Novavax (NVAX +0.37%) was once a leading contender to dominate the coronavirus vaccine market. The company faced several challenges, however, and although it successfully launched its vaccine, Nuvaxovid, revenue and earnings have remained inconsistent for years, and the stock has delivered subpar returns. Unfortunately for Novavax, it is unlikely to perform significantly better over the medium term.
Here's why it'd be best for investors to avoid this company.
Image source: Getty Images.
There is a deal of uncertainty around Novovax
Last year, Novavax signed an agreement with Sanofi, granting the France-based biotech giant the rights to commercialize Nuvaxovid in the U.S. and other countries worldwide. Sanofi also acquired the right to use Novavax's proprietary Matrix-M adjuvant technology in some of its vaccines in development. The deal was worth an upfront payment of $500 million and up to $700 million in payments upon hitting certain milestones, in addition to royalties on sales of Nuvaxovid and other products that Sanofi will develop, which may utilize Novavax's technology.

NASDAQ: NVAX
Key Data Points
Novavax benefited from this deal, but moving forward, there is far too much uncertainty surrounding it. For one, demand for coronavirus vaccines might no longer be what it once was. That's on top of regulatory changes, especially in the U.S., that are expected to limit healthy patients' ability to access the vaccine. And amid all that, Nuvaxovid trails the leading vaccines in this niche. These dynamics will all affect Novavax's royalty revenue.

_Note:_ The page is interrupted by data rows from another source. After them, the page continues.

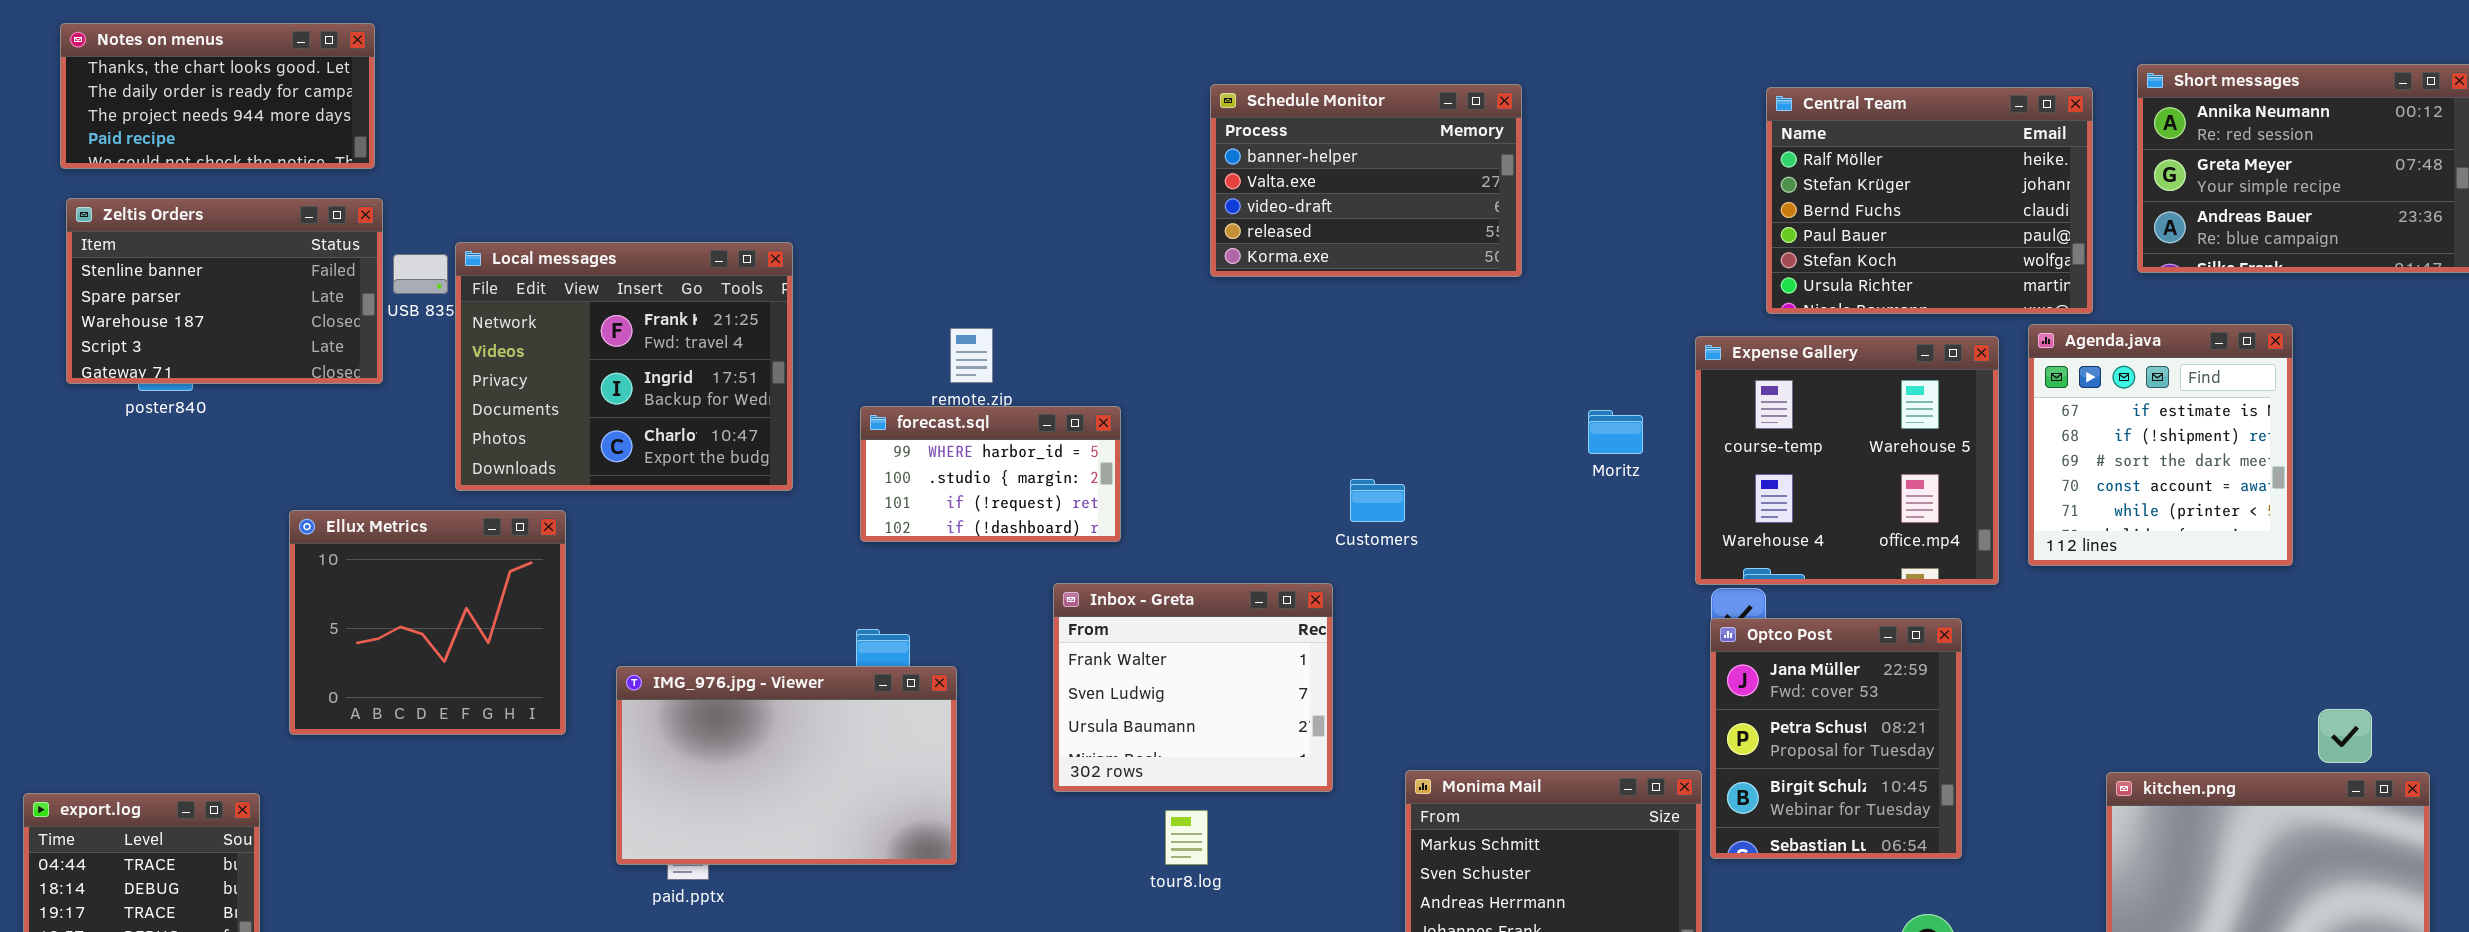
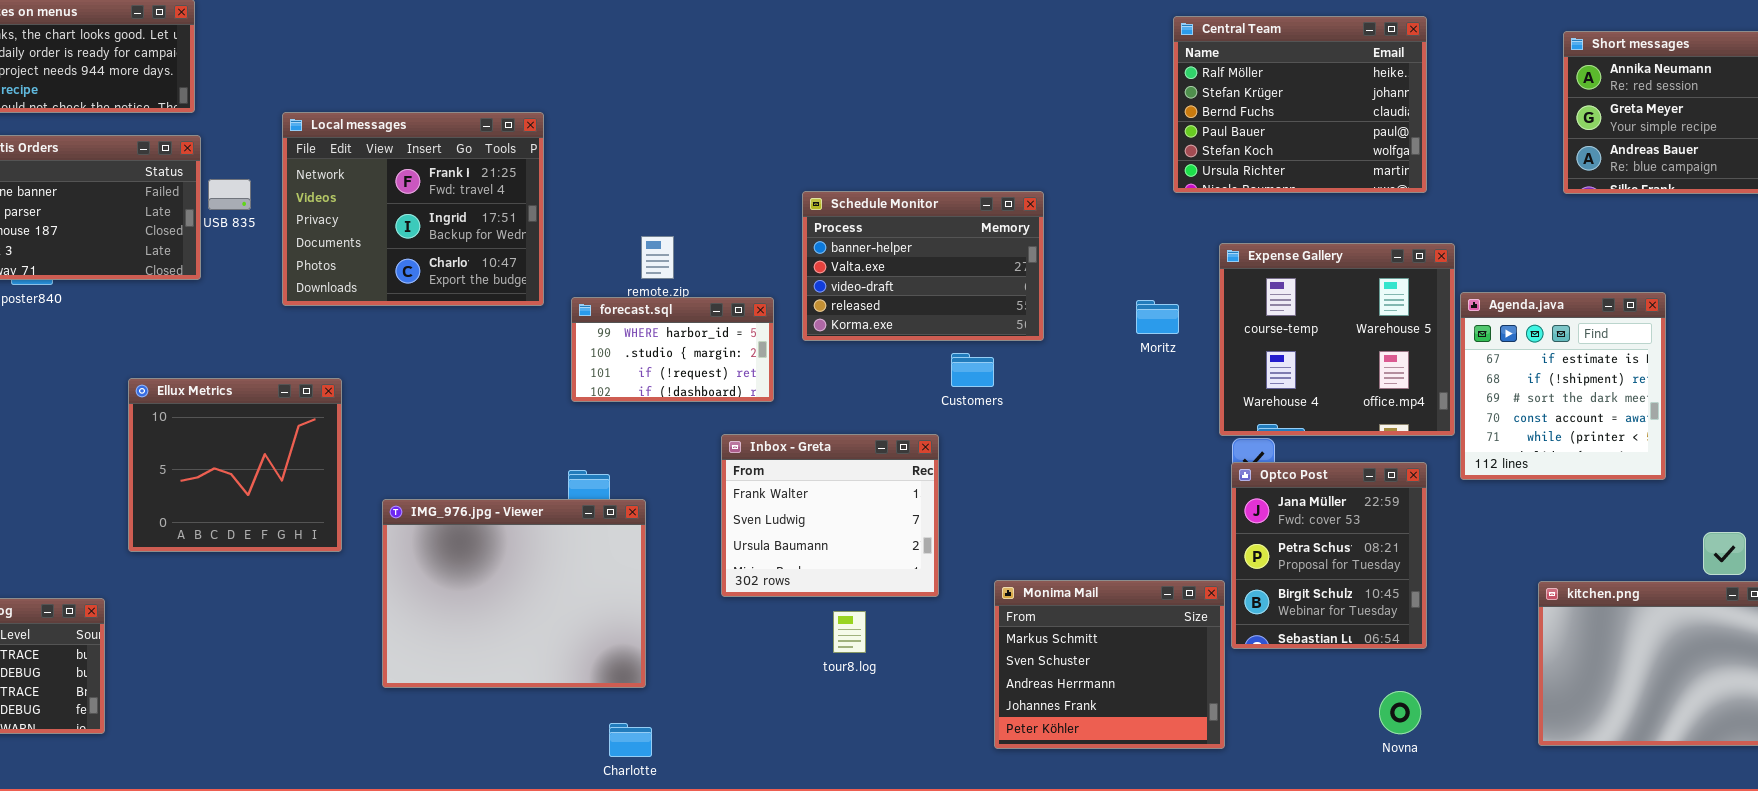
Schedule Monitor: [1210,84,1522,277] -> [802,191,1044,341], moved
Central Team: [1766,87,2093,314] -> [1173,16,1427,193], moved
Local messages: [455,242,793,491] -> [282,112,544,306], moved
Agenda.java: [2028,324,2293,566] -> [1460,292,1666,480], moved
IMG_976.jpg - Viewer: [616,666,957,865] -> [382,499,646,688], resized
tour8.log: [1165,810,1208,865] -> [833,611,866,653], moved

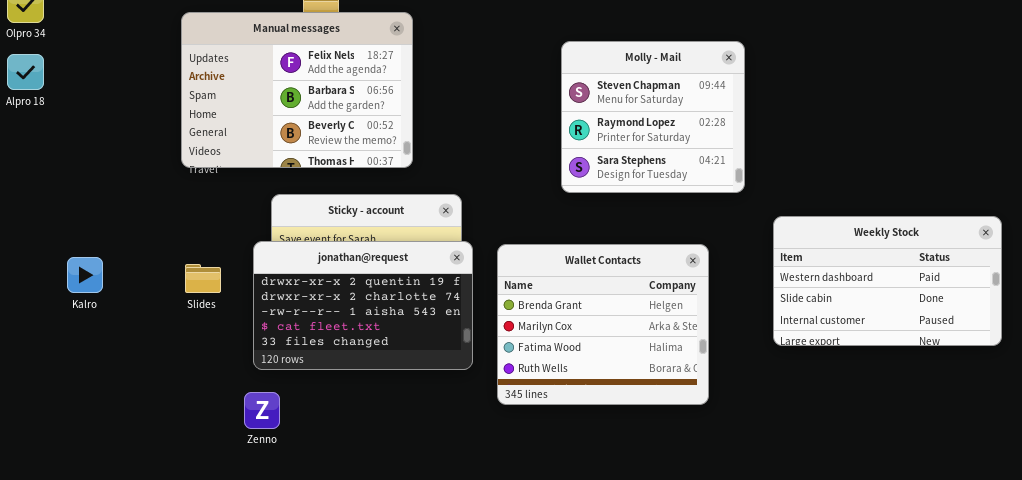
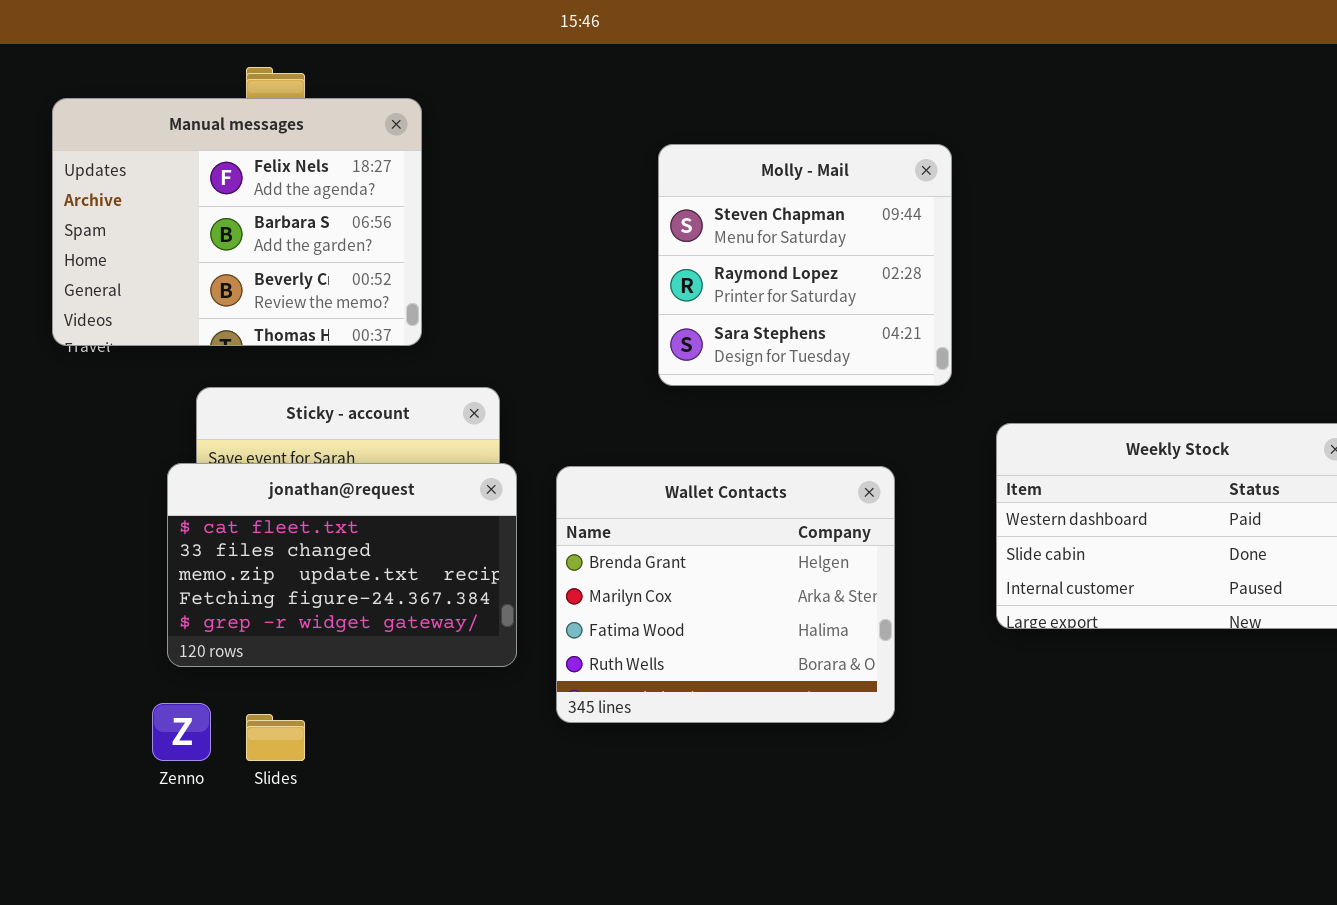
jonathan@request: [253,241,473,370] -> [167,463,517,667], scrolled down 3 rows
Slides: [185,264,221,293] -> [246,714,305,761], moved

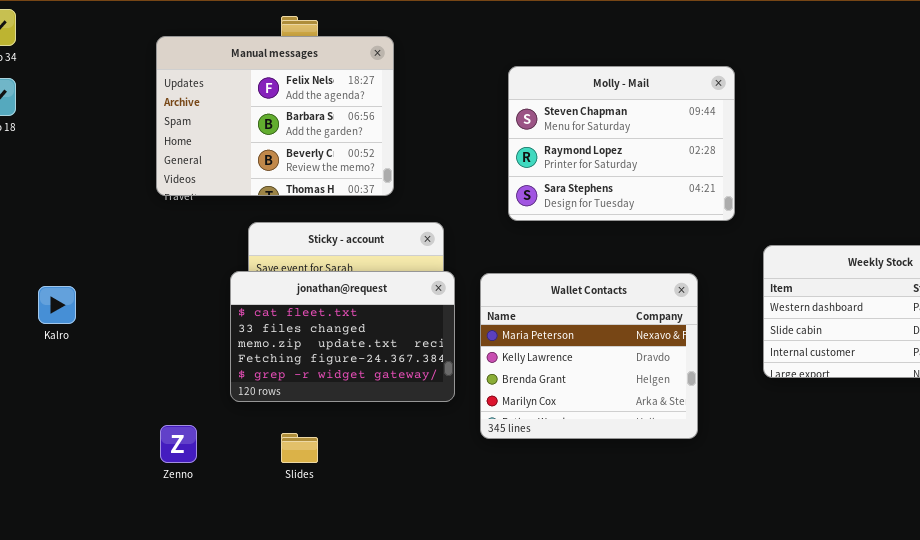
Molly - Mail: [658,144,952,386] -> [508,66,735,221], resized
Wallet Contacts: [556,466,895,723] -> [480,273,698,439], scrolled up 2 rows
Zenno: [152,703,211,761] -> [160,425,197,463], moved

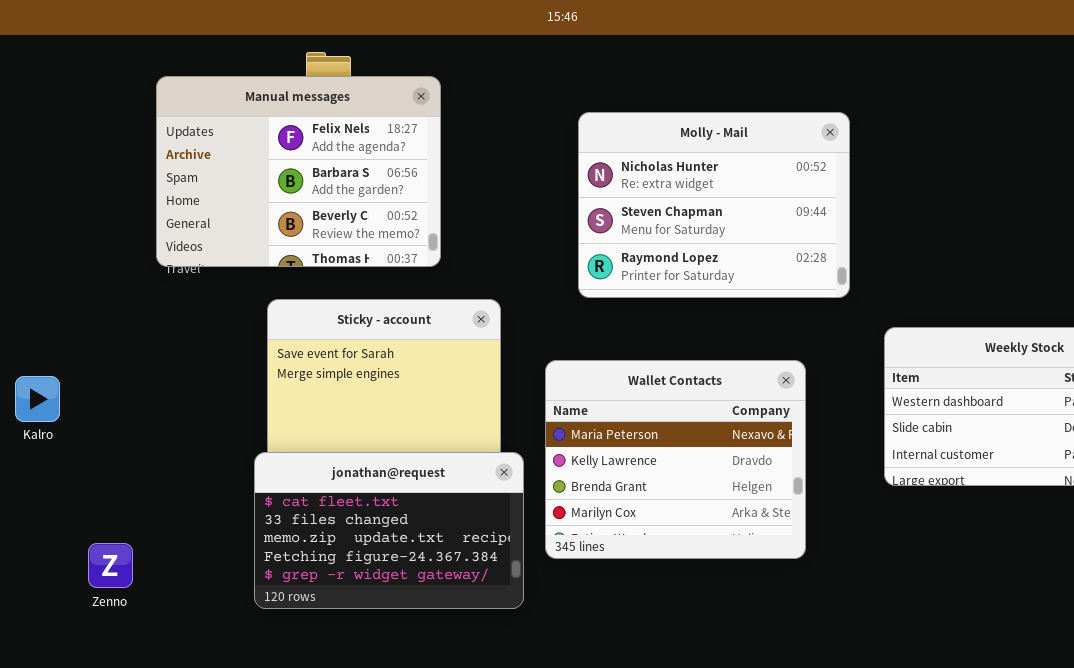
Molly - Mail: [508,66,735,221] -> [578,112,850,298], scrolled up 1 row
jonathan@request: [230,271,455,402] -> [254,452,524,609], moved
Zenno: [160,425,197,463] -> [88,543,133,588], moved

Novavax could benefit from Sanofi making pipeline progress with vaccine candidates that use the former's Matrix-M adjuvant technology. However, this is yet another uncertain potential stream of catalysts that depends on the slow and risky process of developing and marketing drugs and vaccines. Considering how much uncertainty is involved here, Novavax's medium-term prospects don't look all that attractive.
Pipeline candidates are long shots
Novavax could fix that problem by developing and marketing newer vaccines. However, there are at least two issues here. First, the company's track record over the past five years hasn't been great. The company was overshadowed by others in the large (at some point) coronavirus vaccine market, partly due to internal issues that led to significant delays in launching Nuvaxovid.
Second, Novavax's leading candidates -- a stand-alone flu and a combined coronavirus/flu vaccine -- will encounter significant competition. Other companies have made significant progress in developing novel flu vaccines and have reported strong results from mid- and late-stage clinical trials. Furthermore, its combination vaccine could cannibalize sales of Nuvaxovid in a coronavirus market that is no longer attractive. All these factors make Novavax a highly risky stock that is not worth investing in at this time.